__PROBLEM DETAILS__
Repeat each entry below exactly, omitting any picture it holds.

__________________________________________________

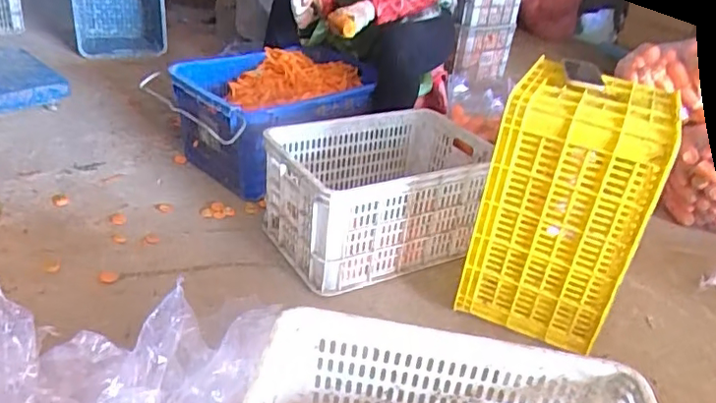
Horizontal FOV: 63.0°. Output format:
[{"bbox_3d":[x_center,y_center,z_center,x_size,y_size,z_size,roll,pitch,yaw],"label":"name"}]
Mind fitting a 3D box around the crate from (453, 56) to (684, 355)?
[{"bbox_3d":[0.423,0.002,1.233,0.300,0.488,0.272,15,31,15],"label":"crate"}]

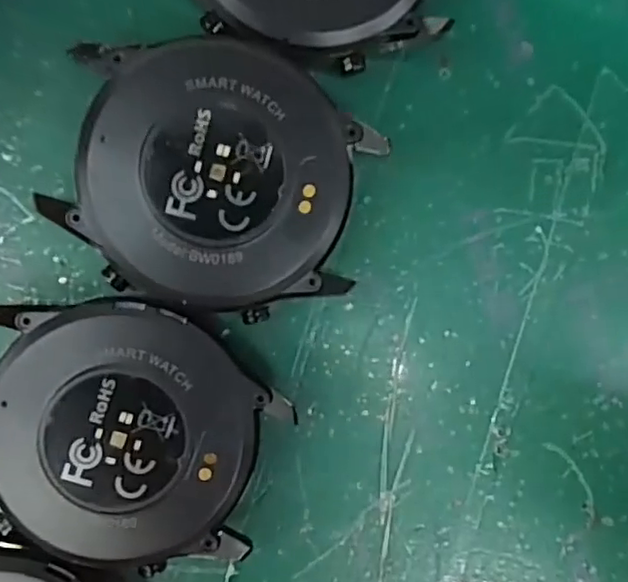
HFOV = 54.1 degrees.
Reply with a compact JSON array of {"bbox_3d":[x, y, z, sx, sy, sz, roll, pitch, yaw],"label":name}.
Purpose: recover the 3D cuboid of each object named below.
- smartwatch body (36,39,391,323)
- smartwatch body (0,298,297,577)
[{"bbox_3d":[-0.016,-0.019,0.105,0.047,0.012,0.042,15,92,-7],"label":"smartwatch body"},{"bbox_3d":[-0.032,0.024,0.105,0.049,0.013,0.042,19,91,-7],"label":"smartwatch body"}]

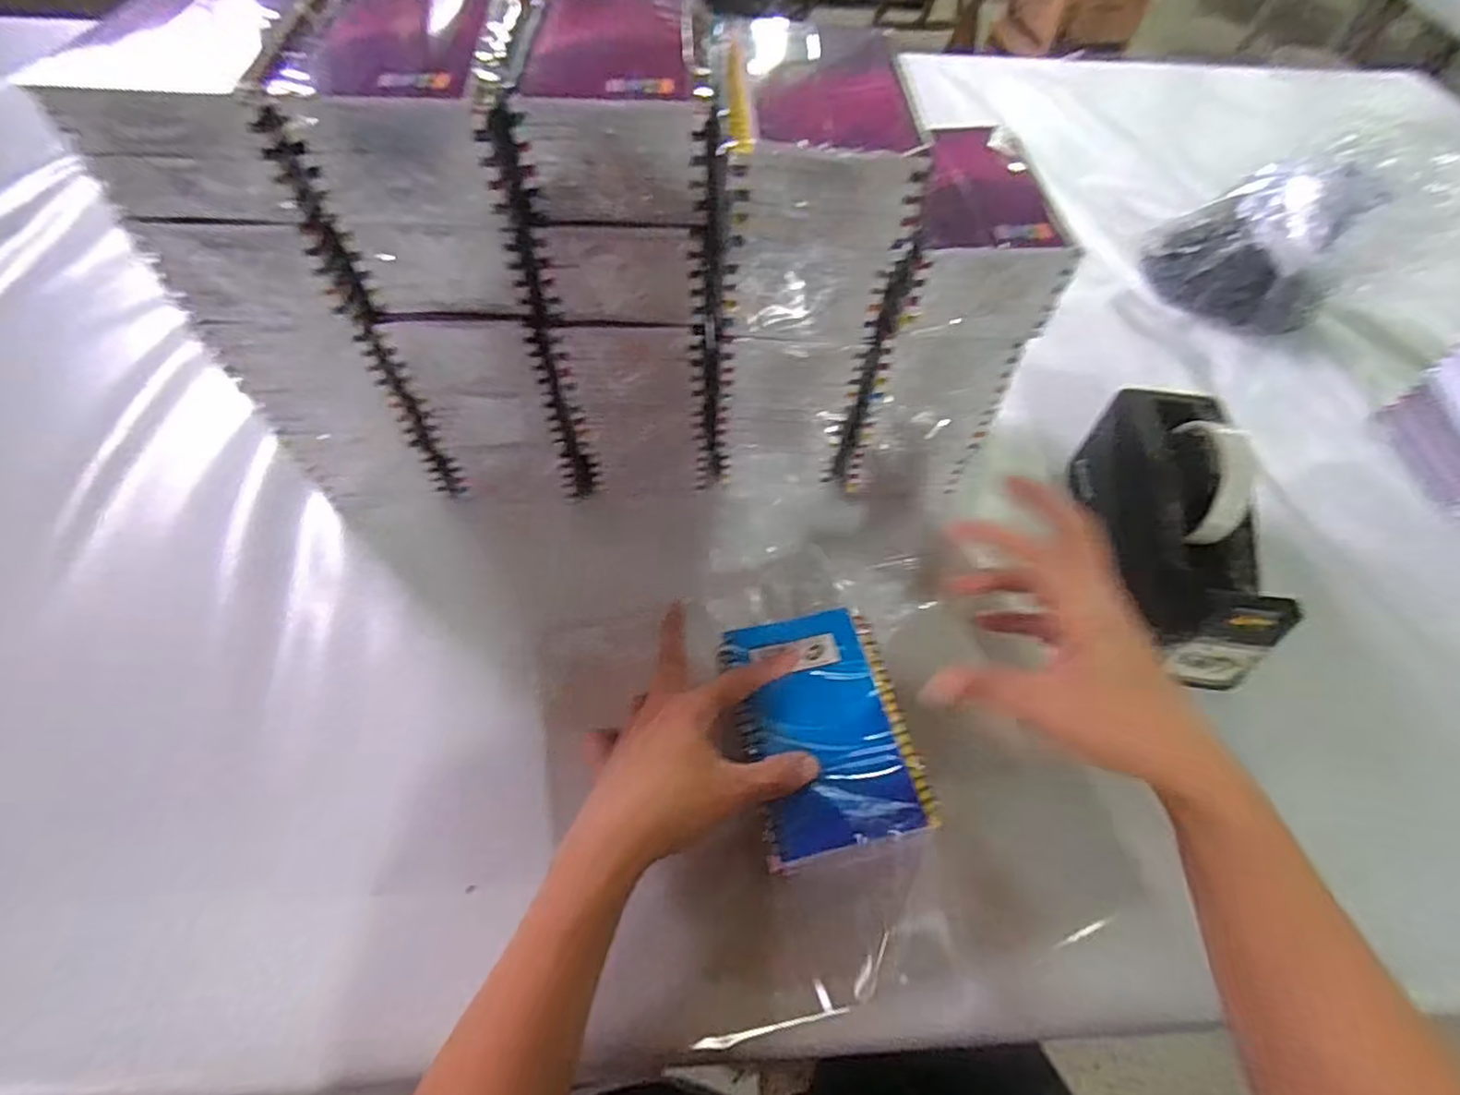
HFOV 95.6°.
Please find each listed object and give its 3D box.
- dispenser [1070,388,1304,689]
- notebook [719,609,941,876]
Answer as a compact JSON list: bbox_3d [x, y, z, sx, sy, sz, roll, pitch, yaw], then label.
[{"bbox_3d":[0.318,-0.016,0.473,0.079,0.116,0.205,7,57,2],"label":"dispenser"},{"bbox_3d":[0.053,0.101,0.374,0.093,0.013,0.131,-9,57,-9],"label":"notebook"}]

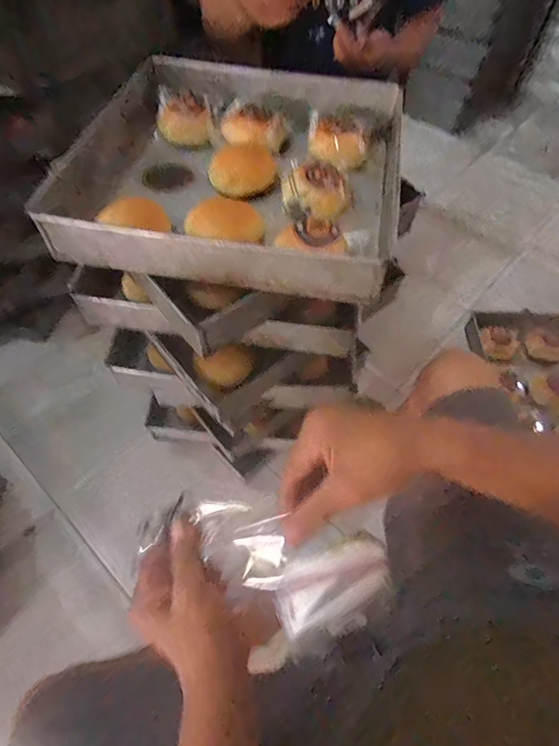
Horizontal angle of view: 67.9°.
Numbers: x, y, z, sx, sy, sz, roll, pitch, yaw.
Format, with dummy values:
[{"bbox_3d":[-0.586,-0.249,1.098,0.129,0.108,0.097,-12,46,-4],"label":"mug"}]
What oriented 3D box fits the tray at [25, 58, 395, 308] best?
[{"bbox_3d":[-0.056,-0.287,0.576,0.416,0.083,0.400,10,57,5],"label":"tray"}]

__________________________________________________

__WORKED SOLUTION__
Horizontal FOV: 63.0°. Output format:
[{"bbox_3d":[x_center,y_center,z_center,x_size,y_size,z_size,roll,pitch,yaw],"label":"name"}]
Mind fitting a 3D box around the crate from (453, 56) to (684, 355)?
[{"bbox_3d":[0.423,0.002,1.233,0.300,0.488,0.272,15,31,15],"label":"crate"}]

HFOV = 54.1 degrees.
Reply with a compact JSON array of {"bbox_3d":[x, y, z, sx, sy, sz, roll, pitch, yaw],"label":name}.
Purpose: recover the 3D cuboid of each object named below.
- smartwatch body (36,39,391,323)
- smartwatch body (0,298,297,577)
[{"bbox_3d":[-0.016,-0.019,0.105,0.047,0.012,0.042,15,92,-7],"label":"smartwatch body"},{"bbox_3d":[-0.032,0.024,0.105,0.049,0.013,0.042,19,91,-7],"label":"smartwatch body"}]

HFOV 95.6°.
Please find each listed object and give its 3D box.
- dispenser [1070,388,1304,689]
- notebook [719,609,941,876]
Answer as a compact JSON list: bbox_3d [x, y, z, sx, sy, sz, roll, pitch, yaw], then label.
[{"bbox_3d":[0.318,-0.016,0.473,0.079,0.116,0.205,7,57,2],"label":"dispenser"},{"bbox_3d":[0.053,0.101,0.374,0.093,0.013,0.131,-9,57,-9],"label":"notebook"}]

Horizontal angle of view: 67.9°.
Numbers: x, y, z, sx, sy, sz, roll, pitch, yaw.
Format, with dummy values:
[{"bbox_3d":[-0.586,-0.249,1.098,0.129,0.108,0.097,-12,46,-4],"label":"mug"}]
What oriented 3D box fits the tray at [25, 58, 395, 308] best?
[{"bbox_3d":[-0.056,-0.287,0.576,0.416,0.083,0.400,10,57,5],"label":"tray"}]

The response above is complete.